U.K. Confirms its Failure to Secure EC Funding

Rumors had been circulating for weeks that the U.K.’s three CCS projects lost out on NER 300 funding when a DECC spokesman officially confirmed the news to the media earlier this week. “The indications are that the U.K. is unlikely to receive CCS funding through this round,” the spokesman said. “Discussions will continue until the Commission makes a formal announcement.” That announcement came days after DECC’s head introduced major legislation in Parliament aimed at boosting the long-term operational support provided to the developers of CCS projects. 

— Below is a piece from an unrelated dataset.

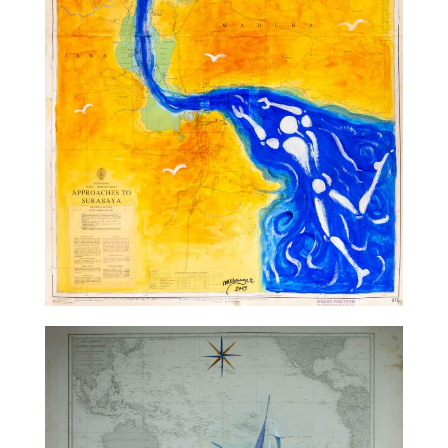
TALC01-33 – Jérôme Mesnager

Politicians and industry advocates have blamed the U.K. government for failing to provide the level of financial support required by the EC in order to be awarded a piece of the NER 300 funding. Earlier this fall, DECC said it would back three of the remaining CCS projects under the competition, but abandoned support for the EC’s favorite project, a 650 MW integrated gasification combined cycle project planned for eastern England. The Department also offered only conditional support to the projects based on whether they received funding under its own domestic CCS competition, which fell along a later timeframe than NER. Davies last month called the U.K.’s failure to secure funding a “tragedy,” while Tom Greatrex, the Shadow Energy and Climate Change Secretary for the opposition Labour Party in U.K. Parliament, said Britain’s lead in developing CCS technology in Europe could be squandered due to “government incompetence and indecision.”

European leaders had initially planned on establishing up to 12 demonstration projects under the NER 300 competition by 2015, funding up to eight in the first round alone. However, that estimate was based on the assumption that carbon prices would remain high at around €30 per ton. But the recession and subsequent crash of the EU’s carbon market enabled the EC to sell off carbon allowances at an average price of only about €8 a piece, leading the body to earn only a small fraction of the money it initially anticipated for CCS and renewables projects. The EC said it will gradually start auctioning off the remaining 100 million carbon offsets on the market for the second round of the competition beginning next year. CCS projects will be able to reapply for European funding at that point.